Después de analizar las evidencias, la CNDH concluyó que en el caso de Lety, “la extinta Dirección Federal de Seguridad y de la Brigada Especial, incurrió en el ejercicio indebido del cargo”.
Que fue detenida “sin contar mandamiento de la autoridad competente”, que la “detención fue arbitraria”, “retenida ilegalmente”, que “no fue puesta a disposición de ningún órgano de justicia, que desde el primer momento “fue sometida a interrogatorios”.
El parto, doloroso de estas luchas dio a luz un hijo: el delito de Desaparición forzada, en su artículo 165 del Código Penal del Estado de Chihuahua.
“Se configura cuando el servidor público que con motivos de sus atribuciones, detenga y mantenga oculta a una o varias personas, o bien, autorice, apoye o consienta que otros lo hagan sin reconocer la existencia de tal privación o niegue información de su paradero”.
A nivel federal se tipificó el 25 de abril de 2001, en artículo 215-A del Código Penal Federal; sin embargo, dejó fuera a las personas que lo apoyaran. Con el tiempo se corrigió.
El otro parto
Cuando doña Rosario Ibarra de Piedra le habló para darle tremenda noticia, a Judith se le retorció el estómago. La madre del guerrillero Álvaro Cartagena, el Guaymas, líder histórico de la Liga, se comunicó con la doña de Eureka.
“Los Sarmiento tiene una niña de cuatro años con ellos”, les dijo. Viajó a México para visitar a un hermano del Guaymas en uno de los reclusorios.

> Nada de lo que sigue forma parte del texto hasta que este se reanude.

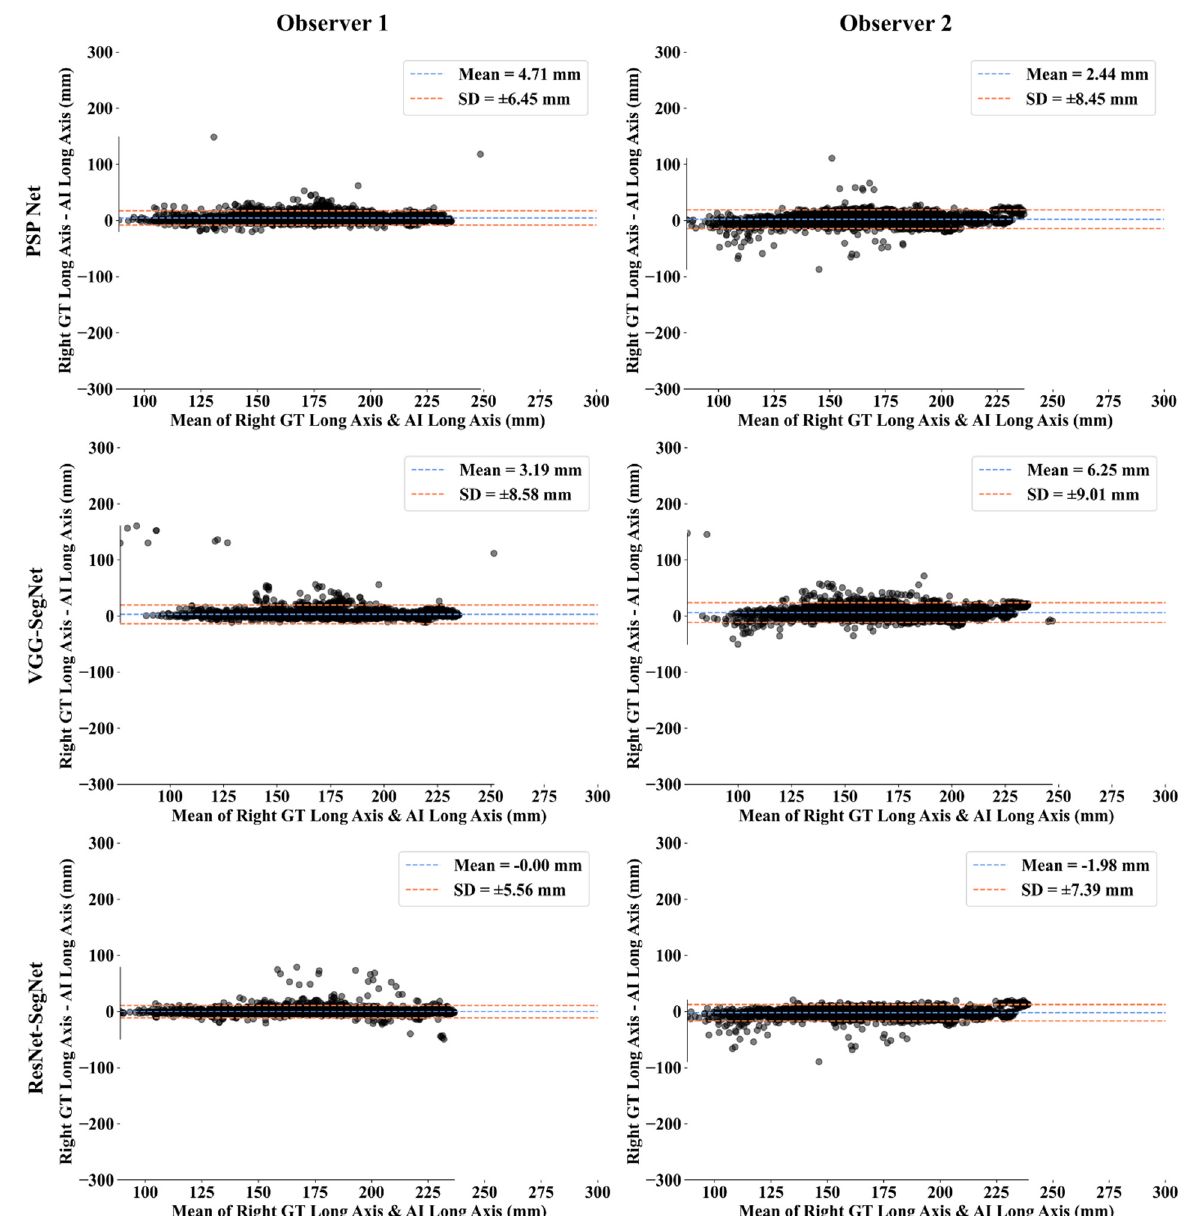
Figure 26. BA for the right LLA using the three AI models: Observer 1 vs. Observer 2.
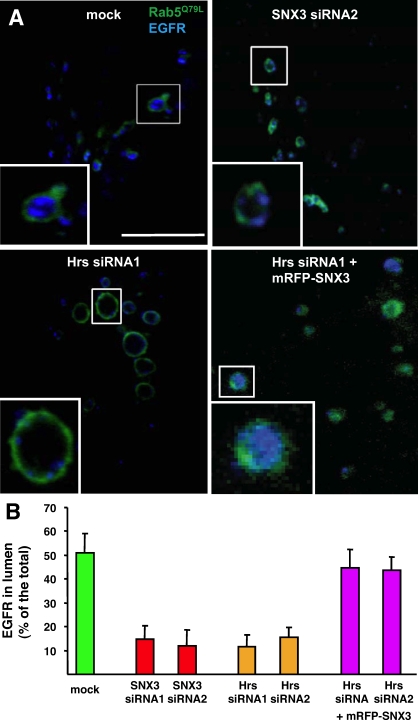
SNX3 Controls the Formation of Intralumenal Vesicles That Incorporate the EGF Receptor(A and B) HeLa cells were mock-treated or treated with siRNAs against SNX3 or Hrs (two different siRNAs in each case) and transfected with GFP-Rab5Q79L (green) during the last 24 h. Alternatively, mRFP-SNX3 was overexpressed in cells treated with each anti-Hrs siRNA. After cell surface binding, EGF was internalized for 15 min at 37 °C. Cells were labeled with anti-EGF-R antibodies (blue) and analyzed by confocal microscopy. In (B), the relative amount of EGF-R in the lumen of endosome was quantified [50] and expressed as the percentage of the total amount of EGF-R. Each condition is the mean of at least three independent experiments; standard errors are indicated. (A) Scale bar indicates 10 μm. Insets in the lower left are a magnification of the regions shown in the boxes.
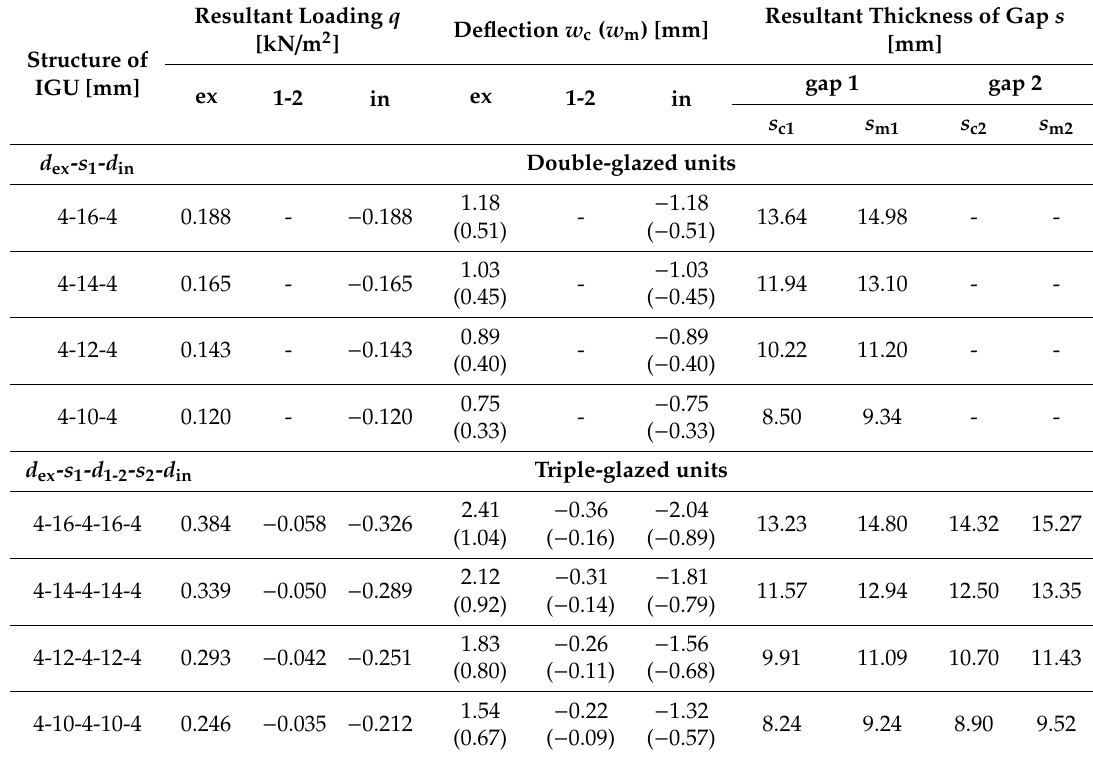
Table 4. Static quantities and gap thicknesses in IGUs under conditions for a “mild winter” (Variant 2) and atmospheric pressure increase by ∆ p = 3 kPa.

“Sí, la tenemos”, confesó. Había encontrado a su sobrina, aquella bebé que nació en el fragor de la llamada Guerra Sucia.
“Los mismos ojos de su padre. La misma piel morena de mi hermana”, cuenta Judith, estremecida por la emoción.
País de fosas y esperanza
Judith clava la mirada en el lente de la cámara. Por momentos la voz se quiebra un poco, pero está firme y suelta.
“Nunca vamos a hablar de muerte. Nunca vamos a aceptar que ella está muerta. Si nos lo dicen, que digan dónde está su cuerpo y quiénes fueron para llevarlos a juicio y pidan perdón”.
El Estado emprendió una guerra contra la población mexicana. Pretendían exterminar la rebeldía y escarmentar a los mexicanos para que nunca más lo intentaran.
Aparecían los muertos, pretendían desaparecer sus luces y sus frutos, en este país de fosas y de aullidos, de mujeres martirizadas, que regalan esperanza pero no lo saben.